À la manière d'une chatte, il avait fallu prendre mille précautions pour avancer : une patte tendue légèrement au-devant d'elle afin de reconnaître en tâtonnant la possibilité de se frayer un passage sans trop faire de bruit, sans trop faire de mal, sans trop se faire de mal, sans que tout s'écroule ; et bien entendu, quand elle n'était qu'une jeune chatte impétueuse, les occasions de s'écorcher aux ronces n'avaient pas manqué, ni les coups de griffes donnés par inadvertance, car elle allait plutôt à grands bonds désordonnés.
De
son côté, sans se lasser – avec quelle patience ! – il avait
cherché à la rejoindre. Ce n'était pas tâche facile, elle se
dérobait si bien à elle-même.
*
à Tayeb, Djelloul, Houssine, d'Avignon
Nous
nous sommes peut-être effleurés... mais à peine...
Dans
Avignon toutes ces heures passées ensemble à courir d'une rue à
l'autre. Des rues tour à tour froides, ventées, puis étouffantes
derrière les remparts. Les autres savent pour nous. Mais nous ne
savons rien.
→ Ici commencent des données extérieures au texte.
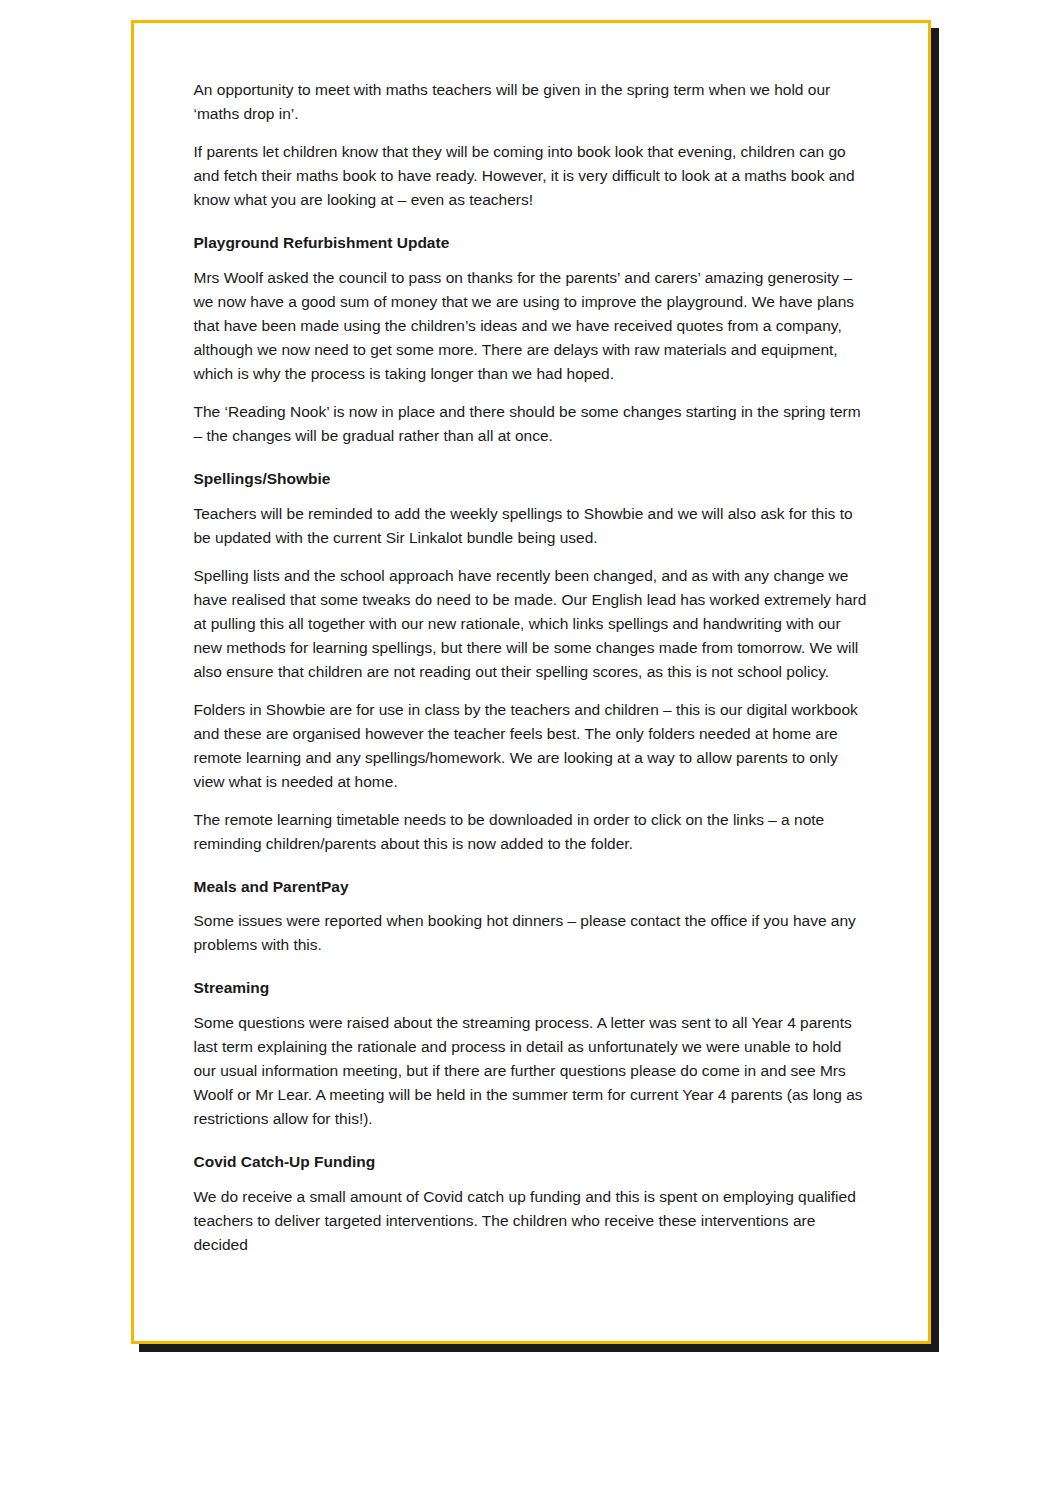An opportunity to meet with maths teachers will be given in the spring term when we hold our ‘maths drop in’.
If parents let children know that they will be coming into book look that evening, children can go and fetch their maths book to have ready. However, it is very difficult to look at a maths book and know what you are looking at – even as teachers!
Playground Refurbishment Update
Mrs Woolf asked the council to pass on thanks for the parents’ and carers’ amazing generosity – we now have a good sum of money that we are using to improve the playground. We have plans that have been made using the children’s ideas and we have received quotes from a company, although we now need to get some more. There are delays with raw materials and equipment, which is why the process is taking longer than we had hoped.
The ‘Reading Nook’ is now in place and there should be some changes starting in the spring term – the changes will be gradual rather than all at once.
Spellings/Showbie
Teachers will be reminded to add the weekly spellings to Showbie and we will also ask for this to be updated with the current Sir Linkalot bundle being used.
Spelling lists and the school approach have recently been changed, and as with any change we have realised that some tweaks do need to be made. Our English lead has worked extremely hard at pulling this all together with our new rationale, which links spellings and handwriting with our new methods for learning spellings, but there will be some changes made from tomorrow. We will also ensure that children are not reading out their spelling scores, as this is not school policy.
Folders in Showbie are for use in class by the teachers and children – this is our digital workbook and these are organised however the teacher feels best. The only folders needed at home are remote learning and any spellings/homework. We are looking at a way to allow parents to only view what is needed at home.
The remote learning timetable needs to be downloaded in order to click on the links – a note reminding children/parents about this is now added to the folder.
Meals and ParentPay
Some issues were reported when booking hot dinners – please contact the office if you have any problems with this.
Streaming
Some questions were raised about the streaming process. A letter was sent to all Year 4 parents last term explaining the rationale and process in detail as unfortunately we were unable to hold our usual information meeting, but if there are further questions please do come in and see Mrs Woolf or Mr Lear. A meeting will be held in the summer term for current Year 4 parents (as long as restrictions allow for this!).
Covid Catch-Up Funding
We do receive a small amount of Covid catch up funding and this is spent on employing qualified teachers to deliver targeted interventions. The children who receive these interventions are decided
Ni toi, ni moi ne savons rien de la trame qui se tisse
patiemment sous le couvert de nous-mêmes, la trame de nos jours à
venir.
L'hôtel
meublé, rue Banasterie : j'ouvre la porte de ta chambre. Tu dors, je
suis venue te réveiller. Ta tête pâle émerge de dessous
l'édredon. Au milieu de la chambre, sous la lampe, un tourne-disque
posé sur une chaise, un disque de Chopin. Je m'assieds à la fenêtre
ouverte sur la rue qui commence à vivre sa journée. Je t'attends
pendant que tu t'habilles. Très près, au-dessus des toits de la
ville, les hautes murailles du Jardin des Dons s'élèvent rosées
dans le matin.
Un
soir je touche ton épaule, jeune homme vêtu de noir. Dans ce café
où mes amis et moi nous sommes réunis, je te prends pour un autre.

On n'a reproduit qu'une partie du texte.